Although certification is not compulsory, many employers prefer, or even require, candidates to be certified. The most common credential is the Registered Dietetic Nutritionist (RDN) certificate, which requires a bachelor’s degree and internship experience to obtain. In order to maintain license and certification, dietitians must complete continuing professional education requirements.

Career Outlook

Now is a great time to start a career in dietetics, as it’s a dynamic, fast growing field. BLS expects dietitian employment opportunities to grow by 21% in the 2012-2022 projection period, which is faster than average.

Demand is driven by multiple factors. With a third of the U.S population obese, incidences of chronic diseases such as diabetes are rising. Dietitians are needed to provide nutritional advice, and support people to improve their dietary habits, helping the country become leaner and healthier. Secondly, as the baby-boom population ages, elderly people are looking for ways to remain active and healthy, also driving demand.

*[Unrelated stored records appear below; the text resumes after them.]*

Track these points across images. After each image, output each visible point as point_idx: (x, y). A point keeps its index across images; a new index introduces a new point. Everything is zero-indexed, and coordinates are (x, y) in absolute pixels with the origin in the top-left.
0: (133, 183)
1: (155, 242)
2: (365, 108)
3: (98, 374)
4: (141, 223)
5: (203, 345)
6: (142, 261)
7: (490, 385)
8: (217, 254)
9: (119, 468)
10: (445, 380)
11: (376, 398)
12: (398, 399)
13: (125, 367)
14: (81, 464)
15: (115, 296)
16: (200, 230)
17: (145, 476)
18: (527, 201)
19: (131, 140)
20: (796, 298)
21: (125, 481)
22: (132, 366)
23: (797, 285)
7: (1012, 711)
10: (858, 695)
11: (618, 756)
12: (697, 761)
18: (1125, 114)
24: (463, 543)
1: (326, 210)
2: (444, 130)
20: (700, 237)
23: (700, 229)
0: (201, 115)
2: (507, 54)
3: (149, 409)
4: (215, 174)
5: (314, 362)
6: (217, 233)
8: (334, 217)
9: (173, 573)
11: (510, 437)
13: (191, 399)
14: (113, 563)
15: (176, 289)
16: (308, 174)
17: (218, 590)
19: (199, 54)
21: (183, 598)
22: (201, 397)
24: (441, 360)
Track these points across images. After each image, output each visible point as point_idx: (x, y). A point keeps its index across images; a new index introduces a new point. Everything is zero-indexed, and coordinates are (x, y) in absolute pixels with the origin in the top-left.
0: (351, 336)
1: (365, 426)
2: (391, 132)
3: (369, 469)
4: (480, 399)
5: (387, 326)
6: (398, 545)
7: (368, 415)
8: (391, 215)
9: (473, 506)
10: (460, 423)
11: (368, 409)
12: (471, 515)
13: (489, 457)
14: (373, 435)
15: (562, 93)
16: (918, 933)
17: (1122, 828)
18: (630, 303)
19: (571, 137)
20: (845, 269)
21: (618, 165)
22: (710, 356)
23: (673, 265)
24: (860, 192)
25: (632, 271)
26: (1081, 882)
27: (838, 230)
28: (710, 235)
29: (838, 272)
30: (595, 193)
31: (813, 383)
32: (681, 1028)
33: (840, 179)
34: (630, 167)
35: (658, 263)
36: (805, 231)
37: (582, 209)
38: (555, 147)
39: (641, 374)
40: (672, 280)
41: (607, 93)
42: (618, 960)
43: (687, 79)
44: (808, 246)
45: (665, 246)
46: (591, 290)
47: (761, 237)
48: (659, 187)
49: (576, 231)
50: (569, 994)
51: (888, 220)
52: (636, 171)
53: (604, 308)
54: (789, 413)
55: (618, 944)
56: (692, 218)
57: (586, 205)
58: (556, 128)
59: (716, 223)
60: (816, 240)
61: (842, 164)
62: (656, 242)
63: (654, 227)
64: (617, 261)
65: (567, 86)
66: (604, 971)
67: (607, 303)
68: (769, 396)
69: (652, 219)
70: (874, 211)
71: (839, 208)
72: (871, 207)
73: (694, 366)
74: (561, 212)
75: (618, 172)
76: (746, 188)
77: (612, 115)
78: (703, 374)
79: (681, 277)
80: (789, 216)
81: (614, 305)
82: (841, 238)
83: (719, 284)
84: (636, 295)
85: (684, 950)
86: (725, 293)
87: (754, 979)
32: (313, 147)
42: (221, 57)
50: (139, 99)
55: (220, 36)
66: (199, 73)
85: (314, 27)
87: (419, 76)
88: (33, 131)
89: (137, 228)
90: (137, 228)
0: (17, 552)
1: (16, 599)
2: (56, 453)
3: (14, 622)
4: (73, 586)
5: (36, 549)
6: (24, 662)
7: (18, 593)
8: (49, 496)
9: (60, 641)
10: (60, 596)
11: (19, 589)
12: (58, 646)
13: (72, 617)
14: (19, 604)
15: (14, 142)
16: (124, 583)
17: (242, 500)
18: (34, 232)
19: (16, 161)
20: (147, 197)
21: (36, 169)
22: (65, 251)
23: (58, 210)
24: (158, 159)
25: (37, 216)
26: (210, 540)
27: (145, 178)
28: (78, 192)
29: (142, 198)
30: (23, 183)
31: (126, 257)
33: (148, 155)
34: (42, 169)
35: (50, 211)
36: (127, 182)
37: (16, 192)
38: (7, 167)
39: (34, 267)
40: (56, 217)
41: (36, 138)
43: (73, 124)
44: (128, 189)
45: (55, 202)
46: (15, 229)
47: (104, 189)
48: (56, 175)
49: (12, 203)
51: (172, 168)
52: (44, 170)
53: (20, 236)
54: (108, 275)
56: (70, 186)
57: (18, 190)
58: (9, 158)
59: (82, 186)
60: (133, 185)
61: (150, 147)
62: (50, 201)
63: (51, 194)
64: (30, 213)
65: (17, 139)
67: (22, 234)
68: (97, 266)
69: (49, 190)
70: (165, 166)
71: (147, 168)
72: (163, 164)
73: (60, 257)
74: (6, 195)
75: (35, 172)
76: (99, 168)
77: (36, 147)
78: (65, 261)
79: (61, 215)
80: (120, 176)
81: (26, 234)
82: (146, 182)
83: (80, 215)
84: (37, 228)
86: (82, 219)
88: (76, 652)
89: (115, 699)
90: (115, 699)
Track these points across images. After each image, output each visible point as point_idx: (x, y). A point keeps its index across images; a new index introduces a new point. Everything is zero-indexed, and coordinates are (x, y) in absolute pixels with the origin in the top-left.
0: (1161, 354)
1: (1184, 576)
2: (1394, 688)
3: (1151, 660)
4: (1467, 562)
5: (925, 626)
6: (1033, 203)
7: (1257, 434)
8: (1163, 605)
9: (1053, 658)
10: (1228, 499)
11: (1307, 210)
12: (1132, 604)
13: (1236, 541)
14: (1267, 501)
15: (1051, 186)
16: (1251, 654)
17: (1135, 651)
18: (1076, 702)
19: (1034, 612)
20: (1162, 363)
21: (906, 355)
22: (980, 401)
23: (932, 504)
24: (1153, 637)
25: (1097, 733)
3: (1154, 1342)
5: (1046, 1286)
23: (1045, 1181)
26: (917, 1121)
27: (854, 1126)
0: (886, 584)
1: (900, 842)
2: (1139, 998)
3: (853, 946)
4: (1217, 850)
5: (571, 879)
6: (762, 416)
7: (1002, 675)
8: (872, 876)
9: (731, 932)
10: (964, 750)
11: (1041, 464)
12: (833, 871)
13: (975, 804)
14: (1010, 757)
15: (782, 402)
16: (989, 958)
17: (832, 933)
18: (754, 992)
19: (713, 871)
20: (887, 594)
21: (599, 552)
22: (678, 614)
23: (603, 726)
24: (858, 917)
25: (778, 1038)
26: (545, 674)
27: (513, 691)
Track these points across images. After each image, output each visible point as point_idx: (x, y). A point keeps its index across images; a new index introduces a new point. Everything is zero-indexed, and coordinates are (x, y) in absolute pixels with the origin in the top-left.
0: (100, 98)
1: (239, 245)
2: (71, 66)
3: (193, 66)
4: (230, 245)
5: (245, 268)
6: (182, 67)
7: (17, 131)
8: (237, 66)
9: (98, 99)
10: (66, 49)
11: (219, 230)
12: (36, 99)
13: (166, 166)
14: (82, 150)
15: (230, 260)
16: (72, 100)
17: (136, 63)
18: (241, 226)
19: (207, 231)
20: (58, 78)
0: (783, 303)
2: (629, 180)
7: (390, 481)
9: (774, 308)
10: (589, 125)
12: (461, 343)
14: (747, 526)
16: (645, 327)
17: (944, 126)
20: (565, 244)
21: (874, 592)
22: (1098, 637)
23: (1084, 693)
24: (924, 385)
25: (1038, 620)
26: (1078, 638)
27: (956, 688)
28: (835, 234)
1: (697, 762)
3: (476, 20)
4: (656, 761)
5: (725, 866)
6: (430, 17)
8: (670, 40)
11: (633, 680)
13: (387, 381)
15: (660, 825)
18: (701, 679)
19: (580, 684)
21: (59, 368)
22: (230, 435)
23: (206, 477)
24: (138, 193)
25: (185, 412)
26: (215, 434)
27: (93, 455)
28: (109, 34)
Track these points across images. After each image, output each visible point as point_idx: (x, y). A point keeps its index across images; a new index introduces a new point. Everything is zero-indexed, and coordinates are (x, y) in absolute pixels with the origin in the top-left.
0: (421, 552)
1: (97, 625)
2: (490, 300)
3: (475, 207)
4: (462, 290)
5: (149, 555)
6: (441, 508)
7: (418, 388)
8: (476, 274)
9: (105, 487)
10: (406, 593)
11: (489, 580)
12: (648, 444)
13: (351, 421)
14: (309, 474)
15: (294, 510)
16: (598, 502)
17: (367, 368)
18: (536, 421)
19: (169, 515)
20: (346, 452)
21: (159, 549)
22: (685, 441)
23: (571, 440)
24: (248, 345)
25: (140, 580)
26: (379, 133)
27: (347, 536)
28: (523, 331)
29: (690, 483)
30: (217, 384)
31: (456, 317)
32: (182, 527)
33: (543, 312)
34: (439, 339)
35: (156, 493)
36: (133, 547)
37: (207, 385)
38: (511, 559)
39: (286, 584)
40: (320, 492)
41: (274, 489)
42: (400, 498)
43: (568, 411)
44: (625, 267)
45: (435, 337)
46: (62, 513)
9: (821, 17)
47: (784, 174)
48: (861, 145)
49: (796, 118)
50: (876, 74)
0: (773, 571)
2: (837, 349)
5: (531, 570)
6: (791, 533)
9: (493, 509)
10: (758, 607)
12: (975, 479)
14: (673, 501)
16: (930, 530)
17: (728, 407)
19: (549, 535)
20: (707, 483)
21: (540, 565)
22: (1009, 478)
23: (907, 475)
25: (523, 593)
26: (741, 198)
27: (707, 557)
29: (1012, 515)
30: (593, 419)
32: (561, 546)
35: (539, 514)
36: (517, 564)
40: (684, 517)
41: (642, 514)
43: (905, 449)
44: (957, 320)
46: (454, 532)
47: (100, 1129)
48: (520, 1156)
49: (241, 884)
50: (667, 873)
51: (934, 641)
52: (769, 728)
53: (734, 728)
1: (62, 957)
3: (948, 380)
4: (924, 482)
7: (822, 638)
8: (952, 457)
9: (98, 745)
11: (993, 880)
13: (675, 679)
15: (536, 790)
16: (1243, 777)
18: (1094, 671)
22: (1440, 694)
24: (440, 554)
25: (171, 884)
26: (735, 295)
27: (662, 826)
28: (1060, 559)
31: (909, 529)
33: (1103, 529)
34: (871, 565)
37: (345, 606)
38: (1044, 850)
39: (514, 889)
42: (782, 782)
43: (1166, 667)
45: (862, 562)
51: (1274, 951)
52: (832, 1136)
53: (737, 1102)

As with all health care professions, job prospects are particularly sensitive to current healthcare legislation. With medical funding expected to rise, hospitals are able to hire more dietitians, and expanded health care coverage means people are more likely to take advantage of their services.

Related Careers

Medical doctors treat and diagnose various illnesses and diseases. They use a variety of tests and examinations to identify their patient’s medical condition. They then design treatment plans and prescribe medication to promote recovery. Becoming a doctor involves graduating from medical school. The average annual income of medical doctor’s in 2013 was $187,000 (BLS).

Dentists perform a wide variety of dental treatments to improve the oral health of their patients. With extensive knowledge of oral diseases and conditions, they diagnose clients and treat them accordingly. Becoming a dentist involves graduating from dental school, then passing the licensing exam. Dentists can specialize in a number of areas, all of which require further education, such as orthodontics or oral pharmacology. According to BLS, the average pay for dentists was $149,310 in 2012.